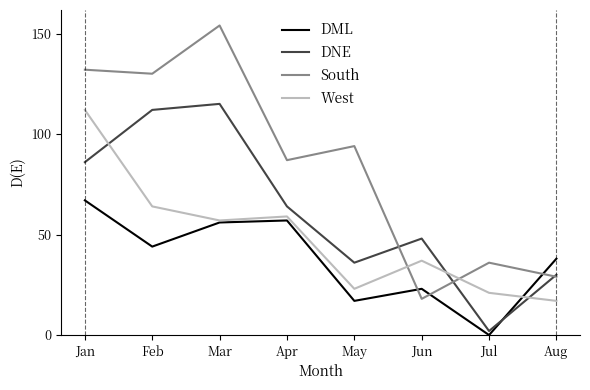

How many lines are shown in the chart?

4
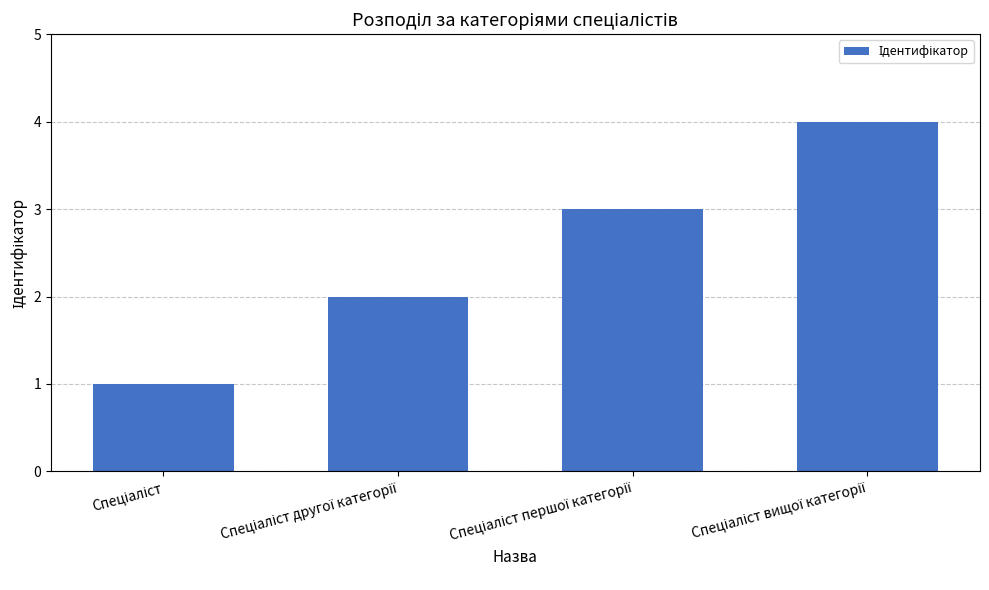

How many categories are shown in the chart?

4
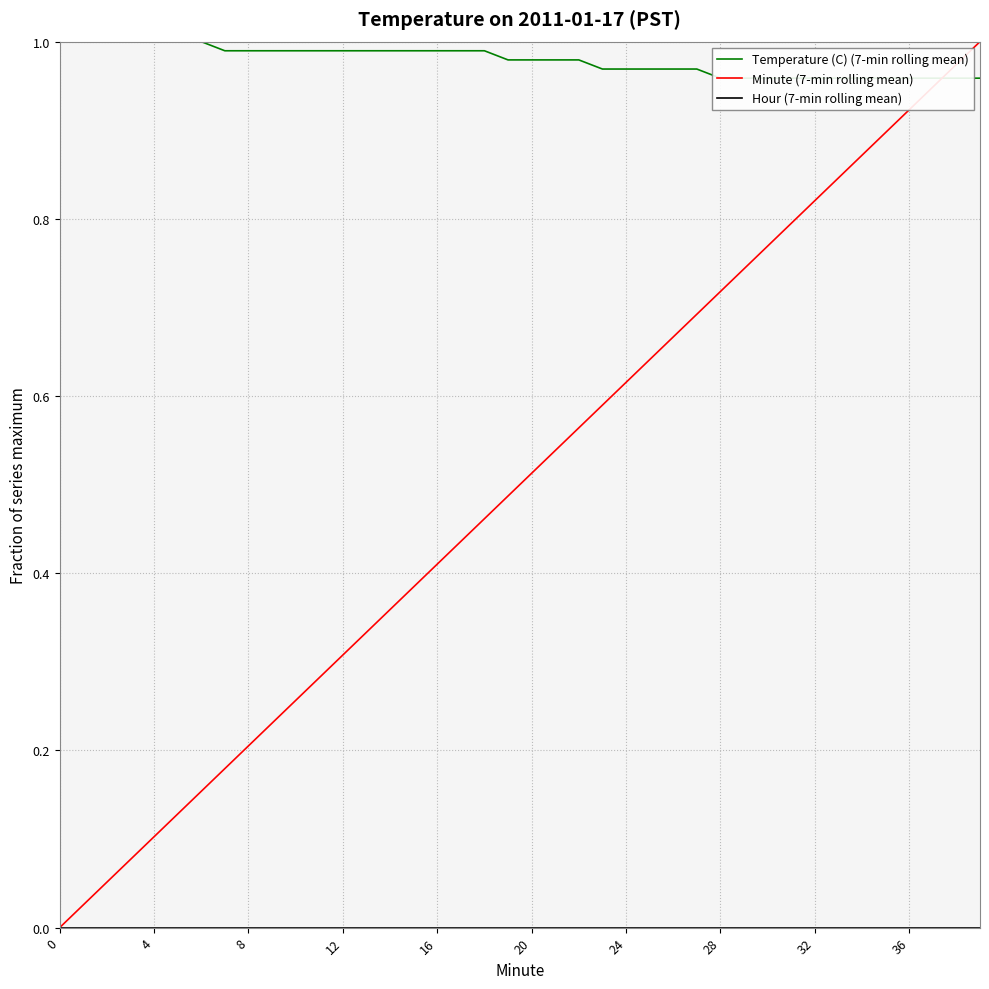

Which has a higher value, 8 or 23?

8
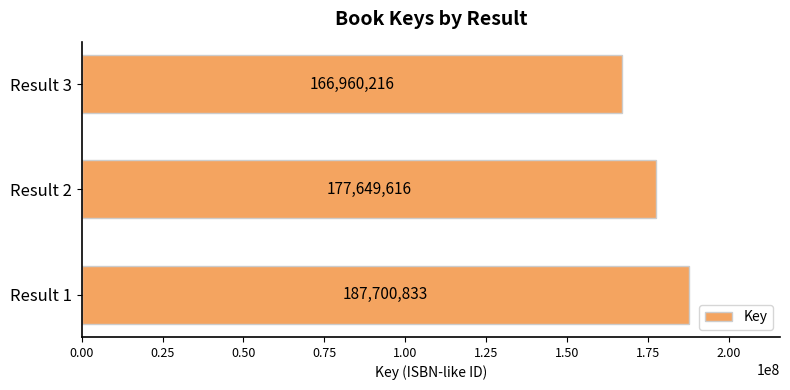

The chart shows a value of 166960216 at Result 3. True or false?

True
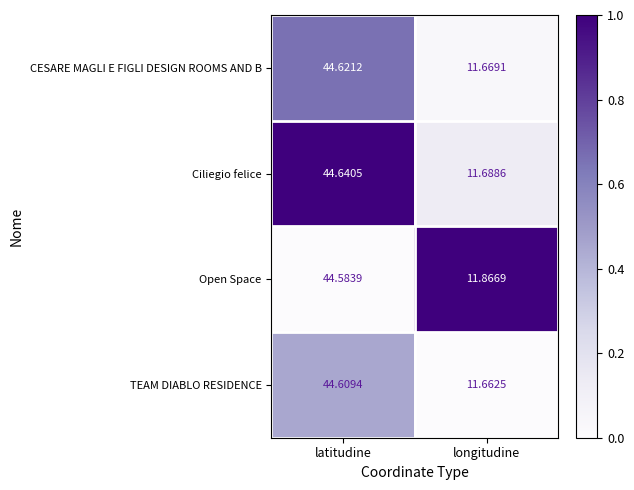

Where is TEAM DIABLO RESIDENCE nearest to the value 28?

longitudine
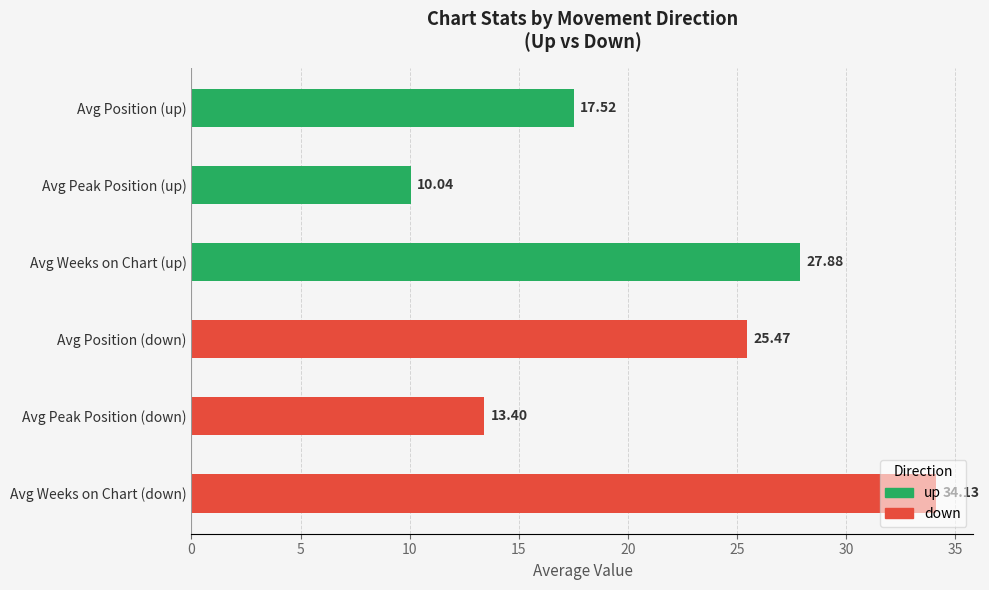

At which label is the value closest to 22?

Avg Position (down)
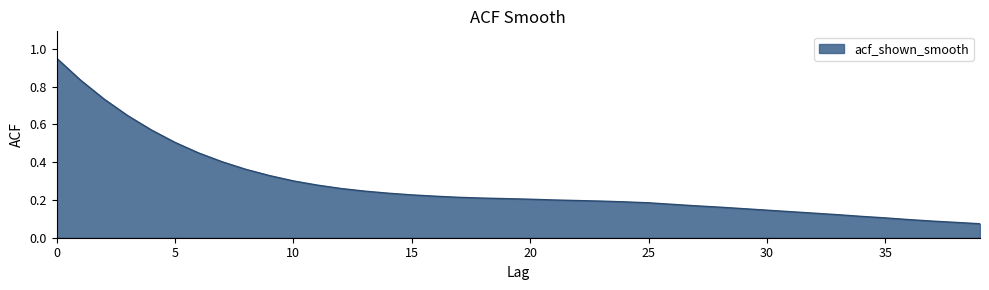

List the labels in order of value, largest first.

0, 1, 2, 3, 4, 5, 6, 7, 8, 9, 10, 11, 12, 13, 14, 15, 16, 17, 18, 19, 20, 21, 22, 23, 24, 25, 26, 27, 28, 29, 30, 31, 32, 33, 34, 35, 36, 37, 38, 39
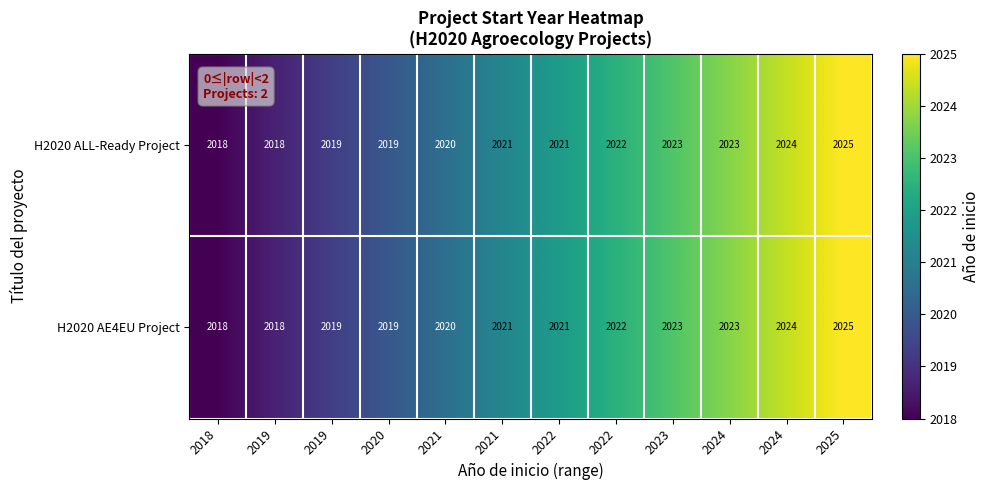

Rank the series by their maximum value, from highest to lowest.

H2020 ALL-Ready Project, H2020 AE4EU Project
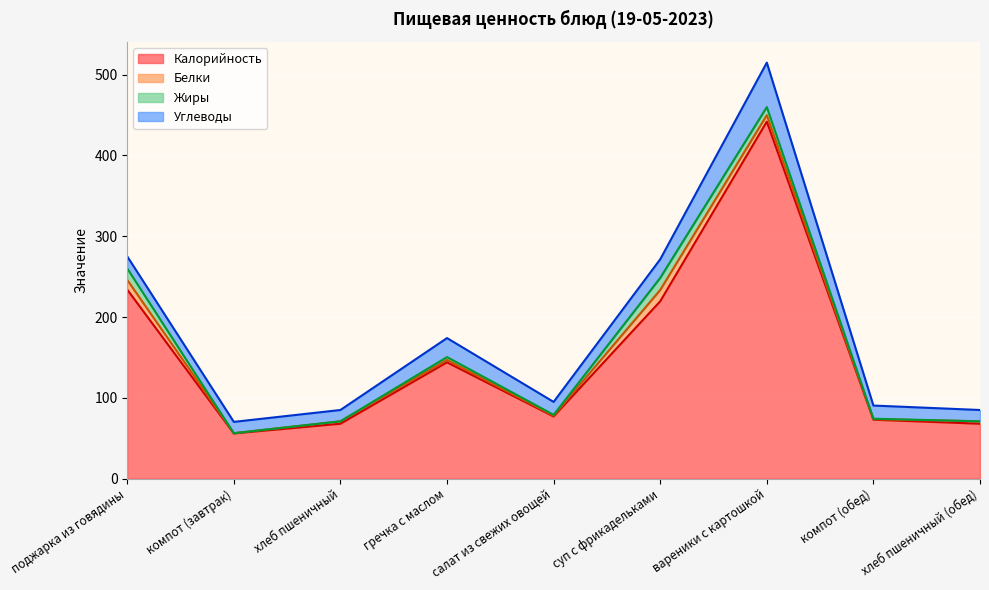

What position from the right is компот (завтрак)?

8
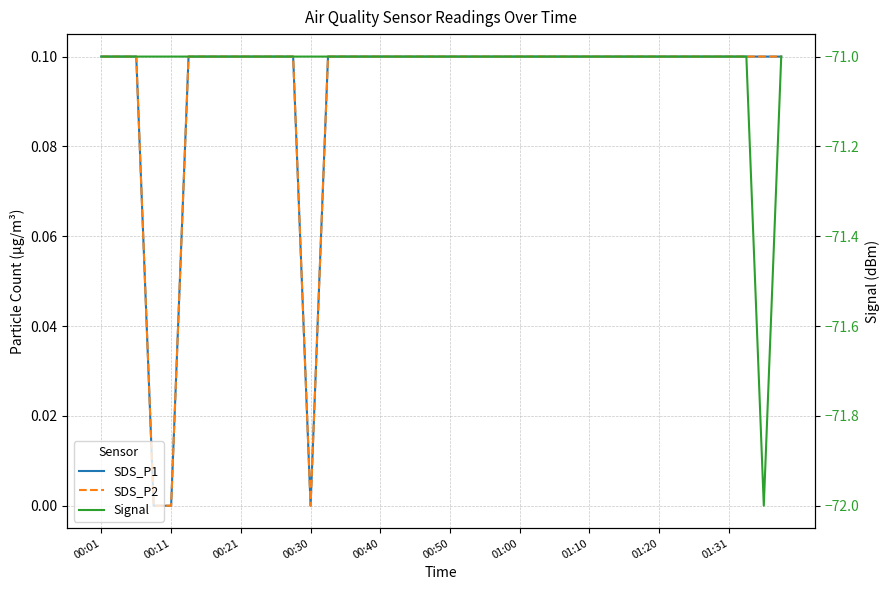

True or false: Signal has more than 2 points higher than both neighbors.

False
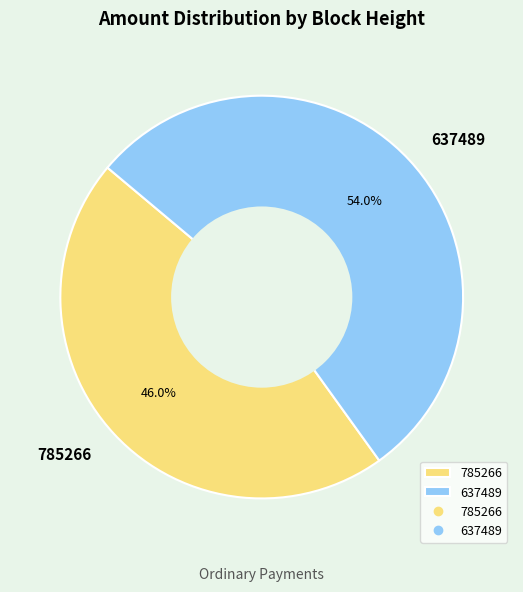

Is the sum of 637489 and 785266 greater than half?

Yes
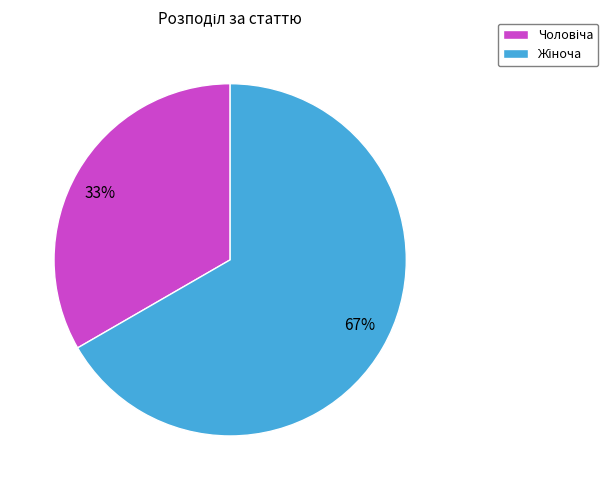

Is there any slice that represents more than half of the pie?

Yes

- - - - - - -

ABOUT THIS EXERCISE >> Copy every one of the records above word for word, but leave the pictures out.

ANSWER BELOW >>
How many lines are shown in the chart?

4

How many categories are shown in the chart?

4

Which has a higher value, 8 or 23?

8

The chart shows a value of 166960216 at Result 3. True or false?

True

Where is TEAM DIABLO RESIDENCE nearest to the value 28?

longitudine

At which label is the value closest to 22?

Avg Position (down)

List the labels in order of value, largest first.

0, 1, 2, 3, 4, 5, 6, 7, 8, 9, 10, 11, 12, 13, 14, 15, 16, 17, 18, 19, 20, 21, 22, 23, 24, 25, 26, 27, 28, 29, 30, 31, 32, 33, 34, 35, 36, 37, 38, 39

Rank the series by their maximum value, from highest to lowest.

H2020 ALL-Ready Project, H2020 AE4EU Project

What position from the right is компот (завтрак)?

8

True or false: Signal has more than 2 points higher than both neighbors.

False

Is the sum of 637489 and 785266 greater than half?

Yes

Is there any slice that represents more than half of the pie?

Yes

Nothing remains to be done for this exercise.